Souvenir


It is a quirk of the old house that the porch is often warmer in the winter than in late August. The afternoon sun slips between the neighboring houses at just the right angle, sending a cascade of warm, orange light onto the empty wall. Martha falls into the padded metal lounge chair and stares at the place where the painting should be. She tries to recreate it from memory, but for once her mind is blank. Martha sits and stares, perhaps for hours. She loses track.

By the time Fiona was diagnosed, it was too late to do anything. Against her wishes, Alice quit school to care for her. At the time Martha was in Boston, taking classes at the museum school to complete her degree. Her mother refused further help—she would not have two dropout daughters on her hands—and Martha knew she preferred to have Alice take care of her anyway. So she returned only at the end, when her pale shell of a mother was wrapped in bathrobe and propped here in the sunroom, where she died one Friday morning with her face turned toward the sun. Her last words to Martha were, “Take care of your sister.”

By the time Martha hears Alice pull into the driveway, it is dark.
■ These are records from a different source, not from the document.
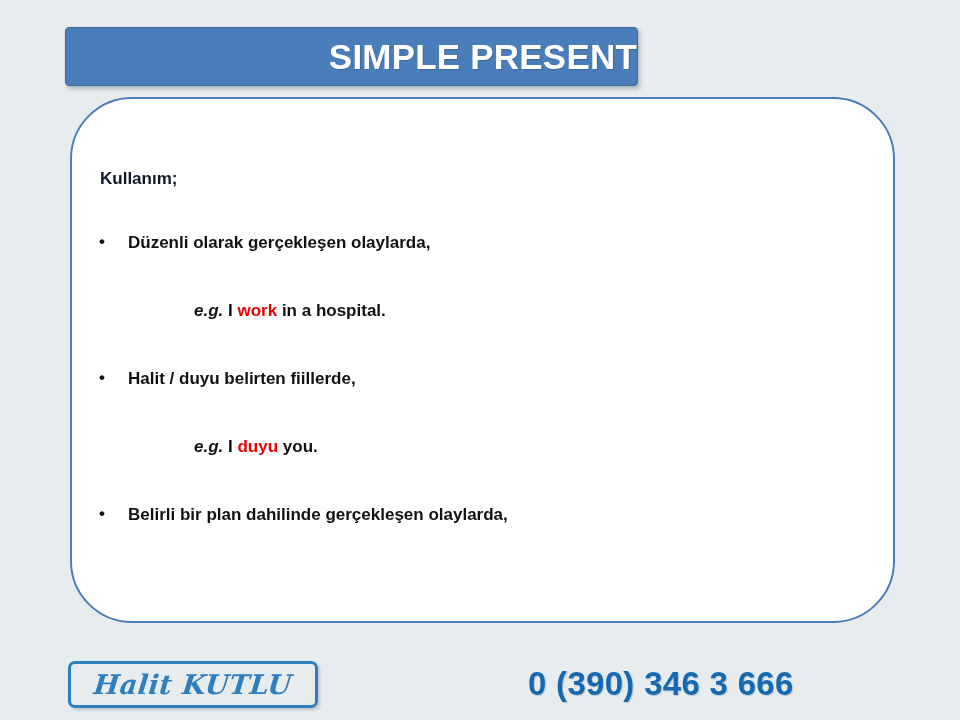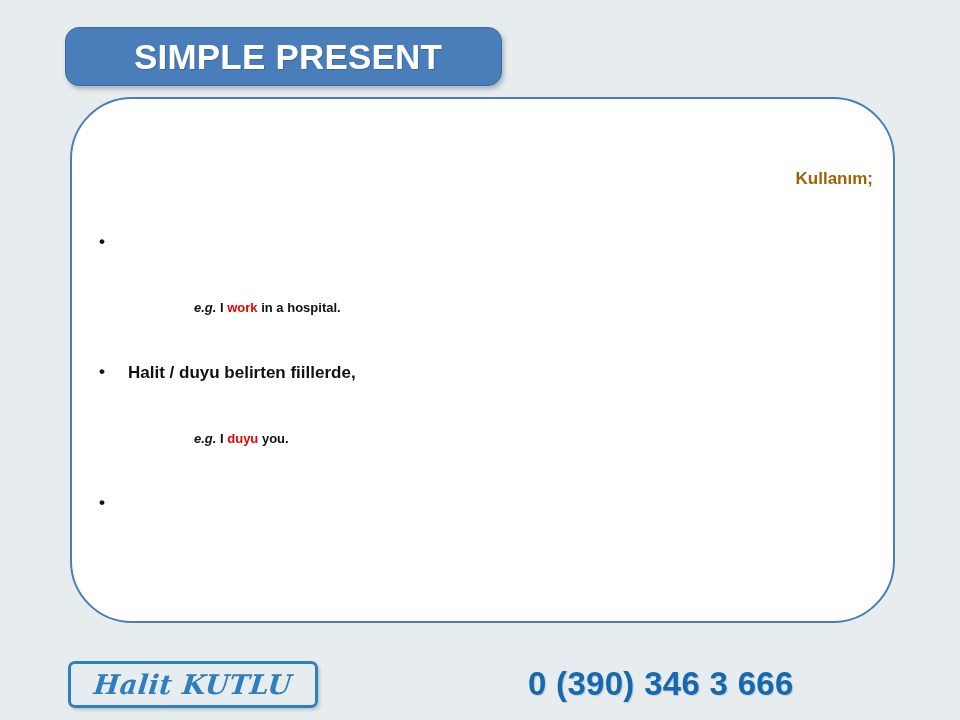--- a/index.html
+++ b/index.html
@@ -13,29 +13,30 @@
     font-family: "Liberation Sans", sans-serif;
     overflow: hidden;
     position: relative;
   }
 
   
   #title-banner {
     position: absolute;
     left: 65px;
     top: 27px;
-    width: 437px;
+    width: 573px;
     height: 59px;
     background: #4a7ebb;
     border: 1px solid #3d6a9f;
-    border-radius: 14px;
+    border-radius: 4px;
     box-shadow: 2px 3px 4px rgba(60,80,100,0.35);
     box-sizing: border-box;
     display: flex;
     align-items: center;
+    justify-content: flex-end;
   }
   #title-text {
     color: #ffffff;
     font-size: 35px;
     font-weight: bold;
     letter-spacing: 0.2px;
     margin-left: 68px;
     text-shadow: 1px 1px 1px rgba(40,60,90,0.35);
     white-space: nowrap;
   }
@@ -56,24 +57,23 @@
   #content-body {
     position: absolute;
     left: 27px;
     top: 70px;
     right: 20px;
   }
 
   .usage-heading {
     font-size: 17px;
     font-weight: bold;
-    color: #a16207;
+    color: #0f172a;
     margin: 0 0 44px 0;
     padding-left: 1px;
-    text-align: right;
   }
 
   .rule-block {
     margin-bottom: 0;
   }
 
   .bullet-line {
     display: flex;
     align-items: flex-start;
     font-size: 17px;
@@ -86,21 +86,21 @@
     flex: 0 0 29px;
     font-size: 17px;
     line-height: 1.1;
     color: #111111;
   }
   .bullet-text {
     white-space: nowrap;
   }
 
   .example-line {
-    font-size: 13px;
+    font-size: 17px;
     font-weight: bold;
     color: #111111;
     padding-left: 95px;
     margin-bottom: 48px;
     white-space: nowrap;
   }
   .example-line .eg {
     font-style: italic;
     font-weight: bold;
   }
@@ -159,39 +159,41 @@
 </div>
 
 <div id="content-panel">
   <div id="content-body">
 
     <div class="usage-heading">Kullanım;</div>
 
     <div class="rule-block">
       <div class="bullet-line">
         <span class="bullet-dot">•</span>
+        <span class="bullet-text">Düzenli olarak gerçekleşen olaylarda,</span>
       </div>
       <div class="example-line">
         <span class="eg">e.g.</span><span> I </span><span class="hl">work</span><span> in a hospital.</span>
       </div>
     </div>
 
     <div class="rule-block">
       <div class="bullet-line">
         <span class="bullet-dot">•</span>
         <span class="bullet-text">Halit / duyu belirten fiillerde,</span>
       </div>
       <div class="example-line">
         <span class="eg">e.g.</span><span> I </span><span class="hl">duyu</span><span> you.</span>
       </div>
     </div>
 
     <div class="rule-block">
       <div class="bullet-line">
         <span class="bullet-dot">•</span>
+        <span class="bullet-text">Belirli bir plan dahilinde gerçekleşen olaylarda,</span>
       </div>
     </div>
 
   </div>
 </div>
 
 <div id="logo-box">
   <span id="logo-text">Halit KUTLU</span>
 </div>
She has stared for so long that she can see the canvas on the wall. It looks like cracked stained glass. A face emerges slowly from the shards, the glittering emeralds and sapphires, the angry black edges. That’s when she realizes she and Alice were wrong. It is not self-portrait. It is a painting of their father. He had caught his foot in a net and thrown over the side of his boat. They never found his body.

Through the dark house, Martha hears footsteps. Alice appears in the doorway dressed in Tim’s faded red BU sweatshirt, one of their mother’s flowered skirts, and combat boots that belonged to an old boyfriend. If Alice has clothes of her own, Martha has never seen them.

“You took Mom’s painting,” says Martha.

“You have to promise you won’t be mad.”

“Too late.”

“Tim found me after class,” Alice turns to flick on the overhead light. They squint at each other in the sudden brightness. “He wants you to know he’s okay. And he’s sorry.”

“Sorry for what?” Martha wants to hear Alice admit what she’s done.

Alice sighs dramatically at her sister’s oblique games. “Mom’s painting. It was the only chance he had to save the Cary Anne.”

“So it’s his boat or our painting?” Martha grips the armrest until the metal edge cuts into her palm.

“It’s not like that.”

“Then what’s it like?”

Alice’s flushed cheeks could be taken as a sign of remorse, but Martha knows her sister to be incapable of the emotion. Alice believes that it is the purity of intention that counts, especially when one of her schemes doesn’t turn out right.

“Our parents are gone, but he can still save his.”

Of course, Alice is supporting Tim in his rescue mission. She always saving something: the whales, the boat, their mother.

“But that painting was all we had.” Martha’s heart clenched inside her. “There’s nothing left of her now.”

“It’s just a painting, Marty. It’s not like it can bring her back.”

Alice has never understood that they were not just paintings to Martha.

Alice pulls a check from her back pocket and thrusts it toward her sister. Even in the dark Martha recognizes Tim’s quavering block letters and knows he is gone for good this time. He cannot face her. Unlike Alice, he knows what he has done is unforgivable.

“He gave us half,” says Alice. “It was worth more than you’d think.”

Martha shakes her head. She has never thought about how much she could get for the painting, and was foolish enough to think her sister felt the same way.

“It’s not a self-portrait, you know,” says Martha finally.

“Sure it is,” says Alice. “I remember the day she painted it.”

“It’s Dad. But you don’t remember him, do you?”